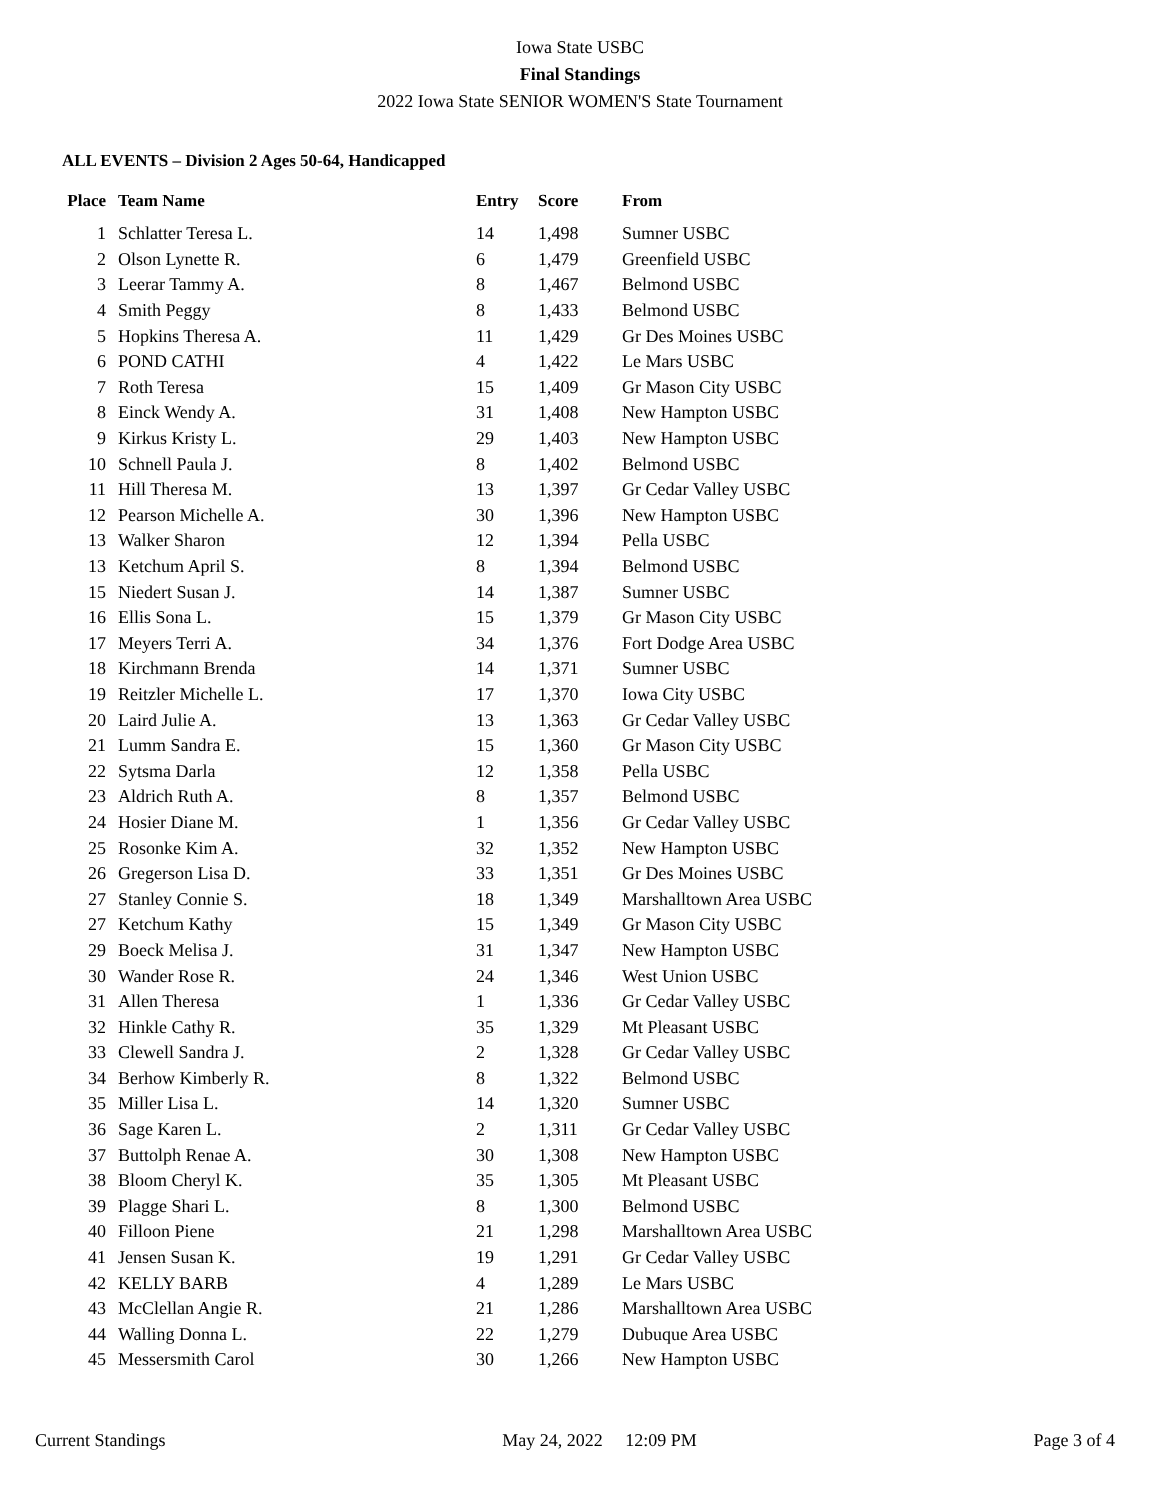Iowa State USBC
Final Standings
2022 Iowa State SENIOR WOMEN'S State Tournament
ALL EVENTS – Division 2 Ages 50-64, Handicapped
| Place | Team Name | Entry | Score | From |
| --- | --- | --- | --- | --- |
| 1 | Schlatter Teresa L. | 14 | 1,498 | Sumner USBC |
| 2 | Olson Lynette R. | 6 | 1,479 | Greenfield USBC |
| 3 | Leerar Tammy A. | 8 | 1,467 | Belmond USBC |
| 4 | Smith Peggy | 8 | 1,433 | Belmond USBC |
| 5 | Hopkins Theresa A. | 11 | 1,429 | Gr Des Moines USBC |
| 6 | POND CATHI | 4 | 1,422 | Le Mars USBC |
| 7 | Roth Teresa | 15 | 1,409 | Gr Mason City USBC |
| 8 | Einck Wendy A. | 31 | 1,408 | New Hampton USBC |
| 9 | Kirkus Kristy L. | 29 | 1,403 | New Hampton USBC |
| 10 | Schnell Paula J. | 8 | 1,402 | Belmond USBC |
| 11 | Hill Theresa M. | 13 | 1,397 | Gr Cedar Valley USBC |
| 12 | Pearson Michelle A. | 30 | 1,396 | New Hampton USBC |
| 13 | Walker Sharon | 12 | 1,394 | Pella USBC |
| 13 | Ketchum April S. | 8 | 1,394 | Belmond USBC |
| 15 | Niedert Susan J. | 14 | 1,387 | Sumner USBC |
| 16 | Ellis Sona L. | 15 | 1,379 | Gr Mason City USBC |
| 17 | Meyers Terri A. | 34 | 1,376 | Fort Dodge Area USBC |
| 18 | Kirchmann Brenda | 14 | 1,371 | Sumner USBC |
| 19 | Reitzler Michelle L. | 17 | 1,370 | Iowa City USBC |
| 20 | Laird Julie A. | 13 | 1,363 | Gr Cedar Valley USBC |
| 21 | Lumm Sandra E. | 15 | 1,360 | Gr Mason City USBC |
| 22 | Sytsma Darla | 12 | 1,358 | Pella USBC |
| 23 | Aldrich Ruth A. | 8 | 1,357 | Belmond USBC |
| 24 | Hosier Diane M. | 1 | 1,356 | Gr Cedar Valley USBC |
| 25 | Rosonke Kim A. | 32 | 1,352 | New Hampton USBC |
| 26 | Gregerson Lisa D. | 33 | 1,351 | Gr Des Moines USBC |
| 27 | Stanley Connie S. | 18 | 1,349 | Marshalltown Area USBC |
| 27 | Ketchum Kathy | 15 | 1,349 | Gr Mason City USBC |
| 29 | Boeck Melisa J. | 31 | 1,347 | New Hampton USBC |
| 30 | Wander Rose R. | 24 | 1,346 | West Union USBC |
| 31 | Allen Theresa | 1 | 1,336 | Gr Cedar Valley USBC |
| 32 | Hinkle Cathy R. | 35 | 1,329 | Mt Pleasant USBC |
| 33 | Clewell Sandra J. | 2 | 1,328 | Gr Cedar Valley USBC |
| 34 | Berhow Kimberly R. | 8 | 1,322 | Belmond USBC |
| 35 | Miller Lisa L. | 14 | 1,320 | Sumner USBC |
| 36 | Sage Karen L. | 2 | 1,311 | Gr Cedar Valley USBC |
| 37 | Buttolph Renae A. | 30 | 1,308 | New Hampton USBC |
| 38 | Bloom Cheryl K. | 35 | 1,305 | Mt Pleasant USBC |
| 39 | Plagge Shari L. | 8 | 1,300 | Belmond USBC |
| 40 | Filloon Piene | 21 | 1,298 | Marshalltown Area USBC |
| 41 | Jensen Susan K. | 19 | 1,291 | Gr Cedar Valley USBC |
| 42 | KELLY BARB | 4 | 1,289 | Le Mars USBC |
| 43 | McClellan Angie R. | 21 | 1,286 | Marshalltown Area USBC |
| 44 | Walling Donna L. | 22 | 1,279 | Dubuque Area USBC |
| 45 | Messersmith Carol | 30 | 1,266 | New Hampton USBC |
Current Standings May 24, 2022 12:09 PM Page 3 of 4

* [WORK TO COMPLETE]: Print every record exactly without the images.

* [OUTPUT OF THE TASK]:
Iowa State USBC
Final Standings
2022 Iowa State SENIOR WOMEN'S State Tournament
ALL EVENTS – Division 2 Ages 50-64, Handicapped
| Place | Team Name | Entry | Score | From |
| --- | --- | --- | --- | --- |
| 1 | Schlatter Teresa L. | 14 | 1,498 | Sumner USBC |
| 2 | Olson Lynette R. | 6 | 1,479 | Greenfield USBC |
| 3 | Leerar Tammy A. | 8 | 1,467 | Belmond USBC |
| 4 | Smith Peggy | 8 | 1,433 | Belmond USBC |
| 5 | Hopkins Theresa A. | 11 | 1,429 | Gr Des Moines USBC |
| 6 | POND CATHI | 4 | 1,422 | Le Mars USBC |
| 7 | Roth Teresa | 15 | 1,409 | Gr Mason City USBC |
| 8 | Einck Wendy A. | 31 | 1,408 | New Hampton USBC |
| 9 | Kirkus Kristy L. | 29 | 1,403 | New Hampton USBC |
| 10 | Schnell Paula J. | 8 | 1,402 | Belmond USBC |
| 11 | Hill Theresa M. | 13 | 1,397 | Gr Cedar Valley USBC |
| 12 | Pearson Michelle A. | 30 | 1,396 | New Hampton USBC |
| 13 | Walker Sharon | 12 | 1,394 | Pella USBC |
| 13 | Ketchum April S. | 8 | 1,394 | Belmond USBC |
| 15 | Niedert Susan J. | 14 | 1,387 | Sumner USBC |
| 16 | Ellis Sona L. | 15 | 1,379 | Gr Mason City USBC |
| 17 | Meyers Terri A. | 34 | 1,376 | Fort Dodge Area USBC |
| 18 | Kirchmann Brenda | 14 | 1,371 | Sumner USBC |
| 19 | Reitzler Michelle L. | 17 | 1,370 | Iowa City USBC |
| 20 | Laird Julie A. | 13 | 1,363 | Gr Cedar Valley USBC |
| 21 | Lumm Sandra E. | 15 | 1,360 | Gr Mason City USBC |
| 22 | Sytsma Darla | 12 | 1,358 | Pella USBC |
| 23 | Aldrich Ruth A. | 8 | 1,357 | Belmond USBC |
| 24 | Hosier Diane M. | 1 | 1,356 | Gr Cedar Valley USBC |
| 25 | Rosonke Kim A. | 32 | 1,352 | New Hampton USBC |
| 26 | Gregerson Lisa D. | 33 | 1,351 | Gr Des Moines USBC |
| 27 | Stanley Connie S. | 18 | 1,349 | Marshalltown Area USBC |
| 27 | Ketchum Kathy | 15 | 1,349 | Gr Mason City USBC |
| 29 | Boeck Melisa J. | 31 | 1,347 | New Hampton USBC |
| 30 | Wander Rose R. | 24 | 1,346 | West Union USBC |
| 31 | Allen Theresa | 1 | 1,336 | Gr Cedar Valley USBC |
| 32 | Hinkle Cathy R. | 35 | 1,329 | Mt Pleasant USBC |
| 33 | Clewell Sandra J. | 2 | 1,328 | Gr Cedar Valley USBC |
| 34 | Berhow Kimberly R. | 8 | 1,322 | Belmond USBC |
| 35 | Miller Lisa L. | 14 | 1,320 | Sumner USBC |
| 36 | Sage Karen L. | 2 | 1,311 | Gr Cedar Valley USBC |
| 37 | Buttolph Renae A. | 30 | 1,308 | New Hampton USBC |
| 38 | Bloom Cheryl K. | 35 | 1,305 | Mt Pleasant USBC |
| 39 | Plagge Shari L. | 8 | 1,300 | Belmond USBC |
| 40 | Filloon Piene | 21 | 1,298 | Marshalltown Area USBC |
| 41 | Jensen Susan K. | 19 | 1,291 | Gr Cedar Valley USBC |
| 42 | KELLY BARB | 4 | 1,289 | Le Mars USBC |
| 43 | McClellan Angie R. | 21 | 1,286 | Marshalltown Area USBC |
| 44 | Walling Donna L. | 22 | 1,279 | Dubuque Area USBC |
| 45 | Messersmith Carol | 30 | 1,266 | New Hampton USBC |
Current Standings May 24, 2022 12:09 PM Page 3 of 4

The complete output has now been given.